また、その家賃収入をもらうためには、どうしたらいいのでしょうか。
この記事では、遺産からの家賃収入は誰のものなのかについて、日野市・八王子市・立川市で相続手続き・遺言作成サポートをしている行政書士法人ストレートが解説します。
家賃収入は誰のものになるのか?
遺産から生じた家賃収入は、本来の遺産とは別の共有財産と考えられています。
遺産でないということは、遺産分割協議で解決できないのでしょうか?
相続における家賃収入の考え方を説明していきましょう。
遺産からの家賃収入の取り扱い
相続人が複数人いる場合、相続開始から遺産分割までの間、遺産は相続人全員が共有するものとされます。
この間に発生した家賃収入は、本来の遺産とは別の共有財産とされているので、遺産分割協議で話し合うことができない、というのが建前です。
しかし、相続人全員の合意があれば、遺産分割の対象に加えて協議することが可能です。
過去の裁判例(最高裁平成17年9月8日)を要約すると、
相続人全員はその相続分に応じて確定的に家賃収入を取得するのが相当であり、相続人全員が相続分に応じて取得した家賃収入は、後にされた遺産分割の影響を受けないものというべきだ
とされています。
所有権の帰属の問題について
先ほど紹介したの裁判例(最高裁平成17年9月8日)の「後にされた遺産分割の影響を受けない」とはどういうことでしょうか?
民法では、遺産分割が成立すると、所有権の帰属(誰のものになるか)は相続開始時にさかのぼってその効力を生ずるものと定めています。
しかし、その通りにするとアパートを相続した人は父の死亡後、直ちに収益不動産を所有していたことになり、家賃収入を相続人全員で共有している期間がなかったことになってしまいます。
「後にされた遺産分割の影響を受けない」としたのは、所有権の帰属の問題に対する判断ということです。
したがって、相続開始から遺産分割までの間に、相続人全員で相続分に応じて取得していた家賃は、アパートを相続した人に返す必要はないということになります。
訴訟をする場合は
家賃収入請求訴訟の法的構成としては、家賃の横領行為があったとして不法行為を原因とする損害賠償請求の他、不当利得として返還請求することも可能です。

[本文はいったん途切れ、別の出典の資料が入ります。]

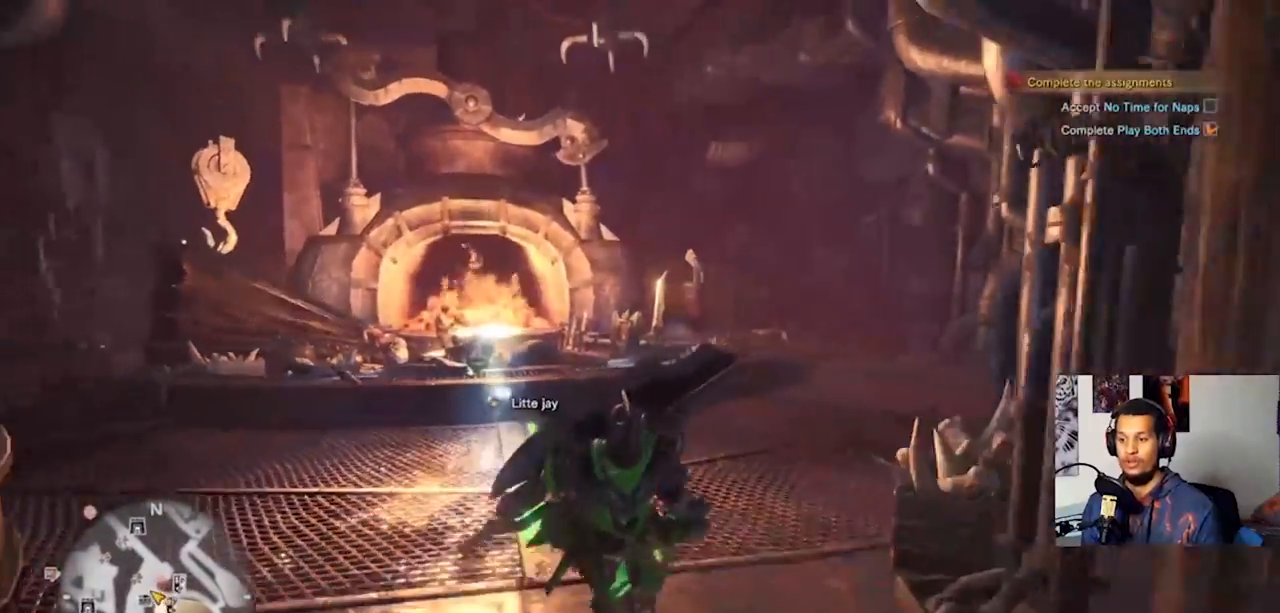
{"buttons": [], "left_stick": "down-right", "right_stick": "center", "events": []}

損害または利得の算出にあたって、アパート経営の経費(公租公課・共用部分の電気料金・修繕費等)を考慮する必要があります。
遺産からの家賃収入は誰のものなのかに関するまとめ
- 家賃収入は遺産とは別の共有財産とされているが、相続人全員の合意があれば遺産分割の対象に加えて協議することができる
- 相続開始から遺産分割されるまでの間の家賃収入は相続分に応じて各相続人に分けられるので、保管者が応じない場合は裁判にて請求する
以上、遺産からの家賃収入は誰のものなのかについて解説しました。